How a sound logo can make you fall in love with a brand
We’ve already said that sound branding is a translation of a brand’s values and personality into musical language using all possible channels and a sound logo in primis.
Let’s explore that a little further. A sound logo is the audio equivalent of the traditional graphic logo. It is usually composed of a brief, distinctive melody, approximately 2-3 seconds up to a maximum of 5 seconds.
The sound should harmonise with the graphic components to represent and promote the characteristics of the brand. It should be memorable and sufficiently flexible to be used at the brand’s multiple touchpoints.
Lecture aside, people are beginning to perceive the importance of a well-made sound logo that is coherent with the values of the brand it represents.
We would like to look at two examples:
The first is a sound logo that has made history, a far-sighted marketing move that brought the sound of the brand into our daily lives. We’re talking about Nokia, an excellent example in terms of memorability and flexibility. Let’s see it in action:
The second example is the French railway company, the SNCF.
This case is symbolic as it managed to transform the perception of its consumer target. In 2005, the rail company undertook a sound branding initiative with two challenges ahead of them: competition with airlines and other rail companies on the one hand (including German and Italian competitors) and, on the other, the need to subvert the opinion of consumers who negatively associated the SNCF with strikes and delays.
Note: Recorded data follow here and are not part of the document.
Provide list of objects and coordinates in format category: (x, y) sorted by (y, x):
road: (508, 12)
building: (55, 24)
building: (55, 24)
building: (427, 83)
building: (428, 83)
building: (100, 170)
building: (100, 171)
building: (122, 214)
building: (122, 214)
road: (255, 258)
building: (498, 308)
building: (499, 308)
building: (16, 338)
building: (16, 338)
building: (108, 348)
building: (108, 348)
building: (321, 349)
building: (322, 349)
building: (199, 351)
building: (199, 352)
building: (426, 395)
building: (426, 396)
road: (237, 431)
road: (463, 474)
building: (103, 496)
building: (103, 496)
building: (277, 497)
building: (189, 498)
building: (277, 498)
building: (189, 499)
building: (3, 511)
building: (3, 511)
After plenty of research, variations and various attempts, this sound logo arrived in 2012:
The project, developed by Sixième Son, had excellent results. Just four notes were all SNCF needed to become immediately recognisable to the French people. A survey has shown that 92% of listeners can correctly identify the sound logo and 88% of those recognise it after just two notes.
Something even more interesting is that 71% of the people interviewed have changed their view of the brand, describing it as ‘attractive’ or ‘very attractive’ (source: https://hbr.org/2014/02/what-does-your-brand-sound-like/) .
Does that prove just how useful a sound strategy can be?!